EARLIER THIS MONTH, Intel announced the last members of its 32nm Westmere processor generation, the high end Westmere EX or Xeon E7 series. Just like the 45nm process predecessors, the Nehalem EX, these chips pack many cores, humongous amounts of cache, four memory channels and four QPI links to other CPUs - eight CPUs in one system directly, or up to 256 CPUs using custom controllers like the SGI Altix UV - all on one die.
There are some records worth noting in the new Xeon E7 generation, not all just because of that process shrink. These are the first general purpose CPUs with full - not simplified - cores that have 10 cores per die. Then, they are also the first single die CPUs with 30MB of shared L3 cache, on top of huge L2 caches within each CPU core. Furthermore, with the AES cryptography instruction acceleration in there, this being Westmere, a four socket, 40 core box with 128GB of RAM is probably one of the best password cracking or decryption machines around.

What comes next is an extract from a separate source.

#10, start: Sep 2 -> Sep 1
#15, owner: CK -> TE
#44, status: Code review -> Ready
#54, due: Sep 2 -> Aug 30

Looking at the outside system infrastructure, Intel hasn't changed anything. The memory is still DDR3-1066 with support for 1.35v DIMM modules, although it shouldn't have been too hard to validate the 1333 speed grade for more bandwidth sensitive usage models.
The recent supercomputing benchmark tests on the 256 socket SGI Altix UV system here in Singapore showed that, after upgrading from Nehalem EX to the same frequency 2.66GHz Westmere EX but with eight cores per socket instead of six, there was no slowdown per core even in memory related applications. This means that the existing memory system had sufficient buffering to feed the additional cores anyway. So, the scalability is there even with more cores per socket.

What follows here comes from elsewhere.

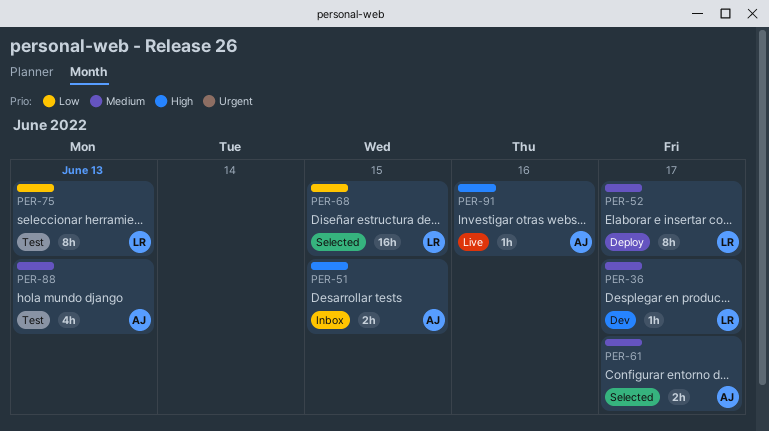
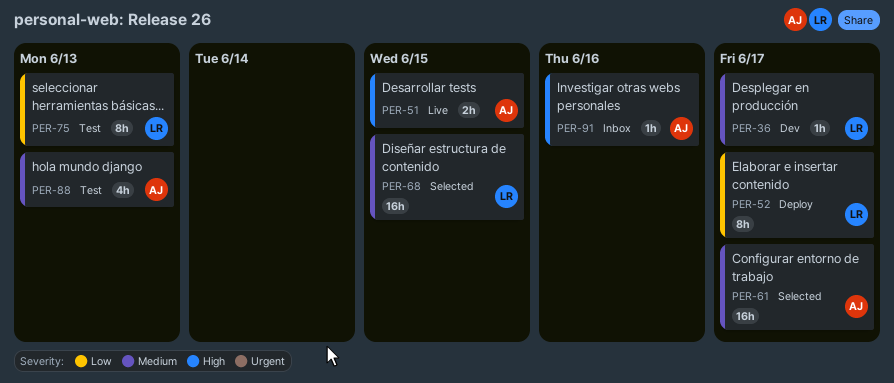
PER-51, status: Inbox -> Live
PER-52, priority: Medium -> Low
PER-61, estimate: 2h -> 16h
PER-68, priority: Low -> Medium
PER-91, status: Live -> Inbox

If we look at the top end model, the 10 core 2.4GHz Xeon E7-8870 with 30MB of L3 cache sitting on a wide ring bus, the processor can provide theoretical 96 double precision GFLOPs per socket, or 384 GFLOPs in a typical quad socket box with a few terabytes of RAM. These systems aren't mainly aimed at HPC but rather enterprise commercial use, with all the redundancy, error correction and reliability features that come with them, perhaps approaching those of mainframes. Even the E7-4870 four socket version that we will review soon has the very same features and capabilities, just limited to 'only' 40 cores and 1TB of RAM in a small single box.

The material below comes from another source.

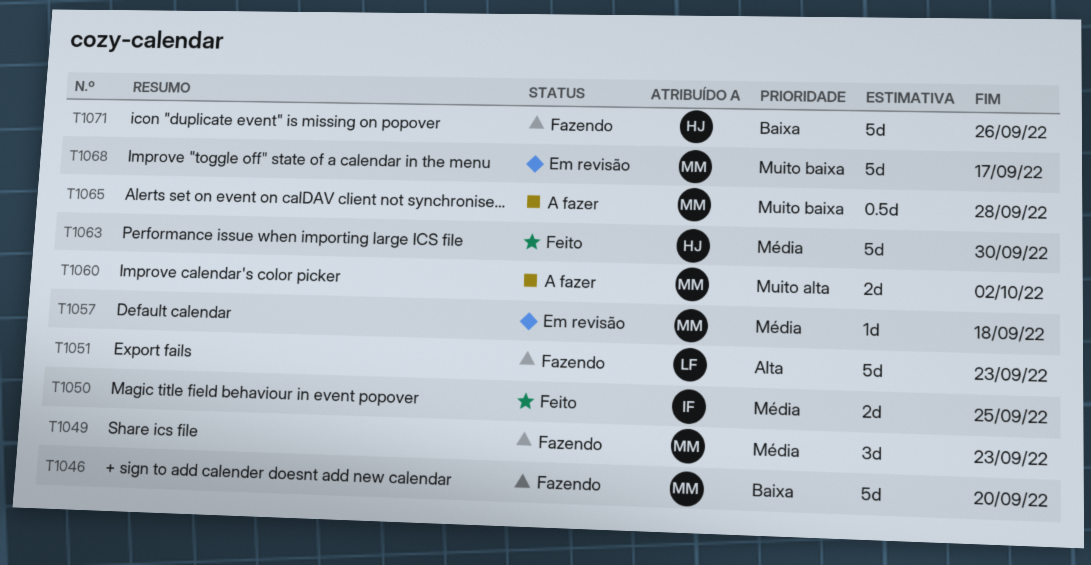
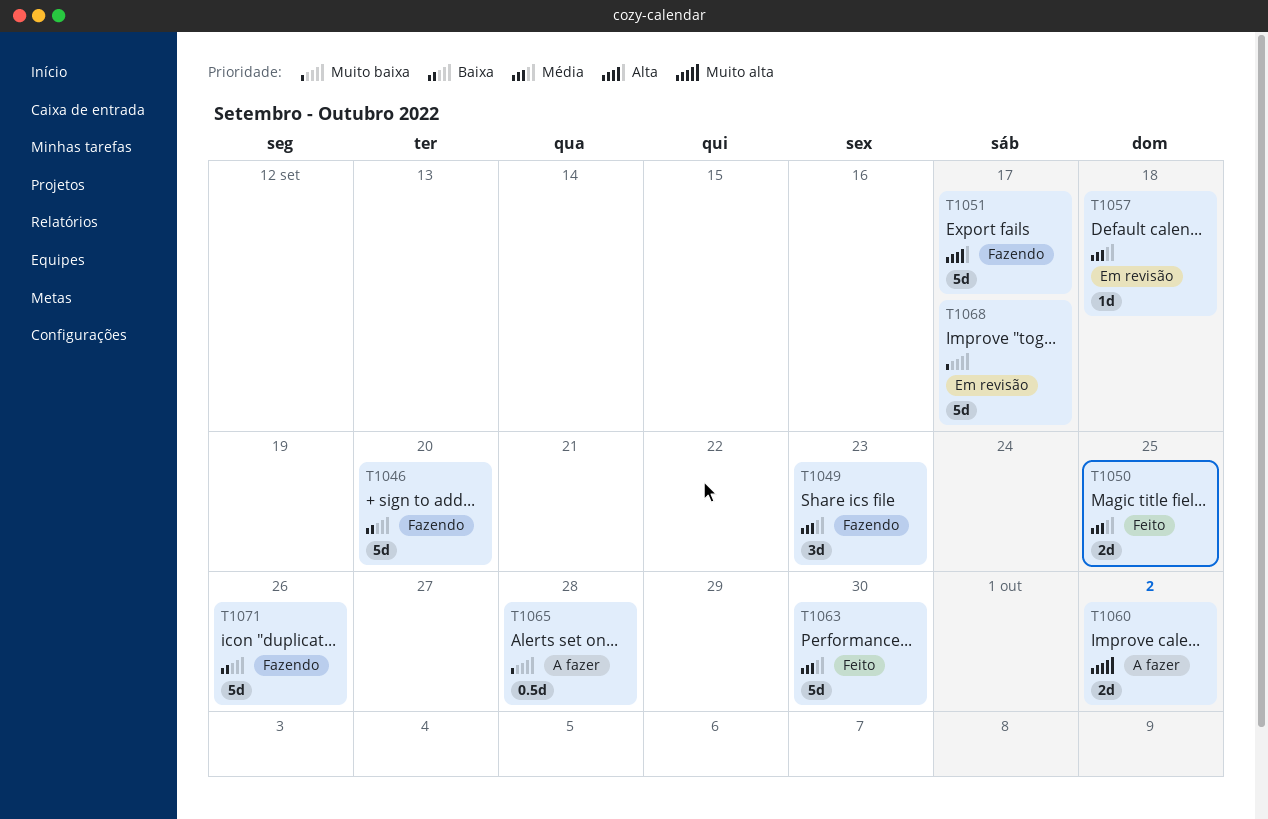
T1051, due: Sep 23 -> Sep 17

And that's where some of the important impacts of the new chip come from. Here we have a combination of a full capability high core count processor with high bandwidth and capacity memory system, good scaling up to 80 cores in a simple, single box without extra hooks, and quite a decent reliability, availability, serviceability (RAS) feature set too. And all that running the usual - love it or hate it - x86 instruction set. So, this could upset the carts of quite a few other high end platforms.